The cleric also convinced them he had some medical training from his time as a minister, or trainee minister, with the Church of Scotland.

"As a consequence of this manipulative behavior all three allowed him to carry out these 'examinations', which took the form of having all three completely or partially undressed," Mr. Brady continued.

"These were, no doubt, highly uncomfortable and traumatic for them."

Beaumont’s victims reported the historic offenses to social workers out of concern that he would abuse others.

A jury formally found Beaumont guilty of the charges on the direction of Judge Paul Lawton.

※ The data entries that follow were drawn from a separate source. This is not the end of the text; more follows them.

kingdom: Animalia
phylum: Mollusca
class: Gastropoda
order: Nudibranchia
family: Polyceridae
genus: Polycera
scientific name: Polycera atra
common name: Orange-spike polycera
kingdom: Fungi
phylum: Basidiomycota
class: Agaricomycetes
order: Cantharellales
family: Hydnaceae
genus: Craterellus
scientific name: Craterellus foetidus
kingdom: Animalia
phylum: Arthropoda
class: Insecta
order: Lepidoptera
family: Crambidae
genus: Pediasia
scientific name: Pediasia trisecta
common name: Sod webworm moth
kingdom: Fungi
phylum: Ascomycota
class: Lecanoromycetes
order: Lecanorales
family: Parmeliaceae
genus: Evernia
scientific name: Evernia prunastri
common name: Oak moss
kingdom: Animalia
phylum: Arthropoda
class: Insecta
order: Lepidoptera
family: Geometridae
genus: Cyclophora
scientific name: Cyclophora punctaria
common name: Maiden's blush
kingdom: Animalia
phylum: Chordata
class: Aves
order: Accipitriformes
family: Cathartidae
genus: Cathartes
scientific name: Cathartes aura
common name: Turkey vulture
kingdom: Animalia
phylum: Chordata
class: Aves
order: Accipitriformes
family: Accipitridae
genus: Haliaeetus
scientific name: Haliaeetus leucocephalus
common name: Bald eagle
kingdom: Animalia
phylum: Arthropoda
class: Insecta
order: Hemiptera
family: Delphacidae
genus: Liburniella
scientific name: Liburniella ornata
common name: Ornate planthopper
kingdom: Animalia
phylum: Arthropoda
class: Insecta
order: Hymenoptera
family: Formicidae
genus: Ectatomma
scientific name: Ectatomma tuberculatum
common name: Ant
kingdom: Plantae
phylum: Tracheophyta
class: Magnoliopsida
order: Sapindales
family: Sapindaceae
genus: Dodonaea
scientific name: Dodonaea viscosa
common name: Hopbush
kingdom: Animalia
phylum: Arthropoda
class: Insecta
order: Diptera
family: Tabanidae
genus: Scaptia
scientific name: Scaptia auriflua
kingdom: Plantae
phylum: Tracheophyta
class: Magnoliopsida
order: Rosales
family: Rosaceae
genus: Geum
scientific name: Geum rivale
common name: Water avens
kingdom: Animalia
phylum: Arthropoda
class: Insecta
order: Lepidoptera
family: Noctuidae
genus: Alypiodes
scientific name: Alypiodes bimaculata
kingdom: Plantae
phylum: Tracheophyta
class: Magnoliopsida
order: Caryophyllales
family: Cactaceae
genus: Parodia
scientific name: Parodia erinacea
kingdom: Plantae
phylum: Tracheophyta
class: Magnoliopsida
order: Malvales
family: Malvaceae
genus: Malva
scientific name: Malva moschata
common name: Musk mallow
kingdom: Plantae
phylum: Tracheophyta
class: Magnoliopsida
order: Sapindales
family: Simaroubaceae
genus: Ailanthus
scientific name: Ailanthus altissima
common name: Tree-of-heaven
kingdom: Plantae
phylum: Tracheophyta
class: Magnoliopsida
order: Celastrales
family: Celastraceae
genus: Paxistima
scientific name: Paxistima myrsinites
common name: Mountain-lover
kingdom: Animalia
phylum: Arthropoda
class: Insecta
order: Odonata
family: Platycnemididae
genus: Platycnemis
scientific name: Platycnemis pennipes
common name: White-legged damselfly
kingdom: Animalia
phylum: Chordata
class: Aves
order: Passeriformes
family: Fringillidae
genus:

He was told that Beaumont already has previous convictions for more than 40 similar offenses he carried out in Scotland during the 1970s and 80s.

He used a similar pretext – claiming to be investigating the effects of nuclear radiation – and gained his victims’ trust by posing as a doctor, university researcher or member of the health board.

The clergyman has been granted bail until his sentencing hearing on June 16 but was warned by Judge Lawton that he faces a lengthy custodial sentence.

The Vatican has faced a huge backlash lately for the mishandling of abuse cases after it was revlealed that a Catholic priest with HIV, who raped 30 children as young as 5-years-old, was forgiven by the church and won't face criminal charges.

A mother of one of the victims wrote a letter to the Pope asking to meet at the Vatican to discuss the case, but was told that "the matter is closed".

Pope Francis was cited as "wanting to create a more merciful church" as a reason for the leniency.